Soulful Black-Eyed Peas Recipe - Cooking Index
1 lb | 454g / 16oz | Dried black-eyed peas |
Water | ||
1 tablespoon | 15ml | Olive oil |
1 cup | 62g / 2.2oz | Onion - chopped |
2 | Garlic - crushed | |
1 teaspoon | 5ml | Salt |
1 teaspoon | 5ml | Crushed dried thyme |
2 | Bay leaves | |
1/4 teaspoon | 1.3ml | Cracked red or black pepper |
Sort peas, then wash and drain. Soak 1 hour in water to cover. Drain and set aside. Heat olive oil in large heavy saucepan. Add onion and saute over medium heat until almost browned, about 5 minutes.
Stir in garlic, then 4 cups water, salt, thyme, bay leaves and pepper. Bring to boil.

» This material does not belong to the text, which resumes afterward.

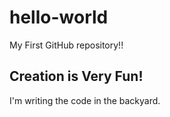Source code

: # hello-world
My First GitHub repository!!

## Creation is Very Fun!
I'm writing the code in the backyard.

Add drained peas and return to boil. Reduce heat to low. Cover and cook 45 minutes to 1 hour, or until peas are tender.
Source:
Frances Price, L.A. Times article, "Reviving Soul Food", 1/14/93, page H10. "I've worked out new ways for old favorite [soul food] recipes, considerably lightened in both fat and salt, that preserve much (but not all) of that old-time flavor."